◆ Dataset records
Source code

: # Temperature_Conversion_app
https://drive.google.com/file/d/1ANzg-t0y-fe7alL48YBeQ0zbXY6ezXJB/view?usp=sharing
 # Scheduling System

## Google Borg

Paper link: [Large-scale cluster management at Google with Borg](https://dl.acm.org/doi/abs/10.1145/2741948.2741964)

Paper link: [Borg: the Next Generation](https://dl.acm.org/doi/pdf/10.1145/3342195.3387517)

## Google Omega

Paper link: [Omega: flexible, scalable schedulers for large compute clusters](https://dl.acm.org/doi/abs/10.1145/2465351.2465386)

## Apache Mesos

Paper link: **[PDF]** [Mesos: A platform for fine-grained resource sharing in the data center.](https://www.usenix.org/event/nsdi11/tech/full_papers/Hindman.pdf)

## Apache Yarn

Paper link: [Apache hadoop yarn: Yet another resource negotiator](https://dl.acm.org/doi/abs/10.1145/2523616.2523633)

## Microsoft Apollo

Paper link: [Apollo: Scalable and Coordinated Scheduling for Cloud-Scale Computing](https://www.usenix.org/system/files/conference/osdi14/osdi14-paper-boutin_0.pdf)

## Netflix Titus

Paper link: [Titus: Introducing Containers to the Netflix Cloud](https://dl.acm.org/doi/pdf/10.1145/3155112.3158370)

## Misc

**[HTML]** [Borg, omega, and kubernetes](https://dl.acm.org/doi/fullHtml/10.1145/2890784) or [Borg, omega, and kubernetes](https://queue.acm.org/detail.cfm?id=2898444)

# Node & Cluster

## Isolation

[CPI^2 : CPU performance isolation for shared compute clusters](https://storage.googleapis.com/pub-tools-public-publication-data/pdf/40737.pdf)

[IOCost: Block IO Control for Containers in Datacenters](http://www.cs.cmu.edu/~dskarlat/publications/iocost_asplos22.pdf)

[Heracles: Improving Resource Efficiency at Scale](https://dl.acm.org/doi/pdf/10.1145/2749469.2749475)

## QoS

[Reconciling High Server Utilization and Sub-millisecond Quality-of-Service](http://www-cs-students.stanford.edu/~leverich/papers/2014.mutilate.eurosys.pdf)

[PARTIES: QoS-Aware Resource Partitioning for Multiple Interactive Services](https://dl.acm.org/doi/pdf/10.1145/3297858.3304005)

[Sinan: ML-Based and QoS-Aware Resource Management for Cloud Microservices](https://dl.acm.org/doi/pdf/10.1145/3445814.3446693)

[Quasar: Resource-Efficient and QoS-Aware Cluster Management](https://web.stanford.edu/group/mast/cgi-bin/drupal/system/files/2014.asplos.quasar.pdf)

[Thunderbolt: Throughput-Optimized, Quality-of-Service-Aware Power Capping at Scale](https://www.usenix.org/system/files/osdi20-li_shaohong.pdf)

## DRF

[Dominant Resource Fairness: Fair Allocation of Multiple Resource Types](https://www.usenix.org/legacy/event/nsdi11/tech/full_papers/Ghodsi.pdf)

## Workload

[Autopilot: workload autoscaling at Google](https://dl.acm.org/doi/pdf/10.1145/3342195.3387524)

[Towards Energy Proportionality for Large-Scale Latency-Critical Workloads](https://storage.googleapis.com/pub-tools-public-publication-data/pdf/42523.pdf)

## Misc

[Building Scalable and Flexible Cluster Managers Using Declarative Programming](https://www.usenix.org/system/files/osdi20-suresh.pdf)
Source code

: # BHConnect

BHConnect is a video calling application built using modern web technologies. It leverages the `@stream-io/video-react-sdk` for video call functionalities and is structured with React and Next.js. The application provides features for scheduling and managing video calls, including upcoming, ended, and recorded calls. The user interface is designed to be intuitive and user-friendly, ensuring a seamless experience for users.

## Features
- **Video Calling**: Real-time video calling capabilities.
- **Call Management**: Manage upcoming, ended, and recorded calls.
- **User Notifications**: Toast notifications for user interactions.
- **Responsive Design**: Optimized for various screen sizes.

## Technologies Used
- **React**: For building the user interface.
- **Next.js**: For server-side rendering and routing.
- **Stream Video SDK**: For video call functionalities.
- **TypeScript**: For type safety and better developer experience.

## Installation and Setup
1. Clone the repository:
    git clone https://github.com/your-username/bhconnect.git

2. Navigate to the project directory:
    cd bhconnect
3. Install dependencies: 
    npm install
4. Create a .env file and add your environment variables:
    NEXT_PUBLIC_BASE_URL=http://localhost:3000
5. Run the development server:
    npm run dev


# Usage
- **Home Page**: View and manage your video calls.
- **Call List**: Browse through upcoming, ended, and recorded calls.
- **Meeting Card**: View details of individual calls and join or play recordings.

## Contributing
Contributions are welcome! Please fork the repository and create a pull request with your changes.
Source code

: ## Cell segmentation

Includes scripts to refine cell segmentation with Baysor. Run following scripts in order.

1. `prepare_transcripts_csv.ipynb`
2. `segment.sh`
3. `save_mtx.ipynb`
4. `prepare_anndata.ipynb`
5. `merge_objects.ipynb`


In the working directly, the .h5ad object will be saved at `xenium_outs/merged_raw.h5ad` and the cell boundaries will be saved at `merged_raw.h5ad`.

◆ INSTRUCTION
Put the lines of the records, from the first line through the line containing "## Microsoft Apollo" inclusive, into a Markdown table with the columns "Row" and "Line". Leave out blank lines.

◆ RESULT FOR THIS EXERCISE
| Row | Line |
|---|---|
| 1 | Source code |
| 2 | : # Temperature_Conversion_app |
| 3 | https://drive.google.com/file/d/1ANzg-t0y-fe7alL48YBeQ0zbXY6ezXJB/view?usp=sharing |
| 4 |  # Scheduling System |
| 5 | ## Google Borg |
| 6 | Paper link: [Large-scale cluster management at Google with Borg](https://dl.acm.org/doi/abs/10.1145/2741948.2741964) |
| 7 | Paper link: [Borg: the Next Generation](https://dl.acm.org/doi/pdf/10.1145/3342195.3387517) |
| 8 | ## Google Omega |
| 9 | Paper link: [Omega: flexible, scalable schedulers for large compute clusters](https://dl.acm.org/doi/abs/10.1145/2465351.2465386) |
| 10 | ## Apache Mesos |
| 11 | Paper link: **[PDF]** [Mesos: A platform for fine-grained resource sharing in the data center.](https://www.usenix.org/event/nsdi11/tech/full_papers/Hindman.pdf) |
| 12 | ## Apache Yarn |
| 13 | Paper link: [Apache hadoop yarn: Yet another resource negotiator](https://dl.acm.org/doi/abs/10.1145/2523616.2523633) |
| 14 | ## Microsoft Apollo |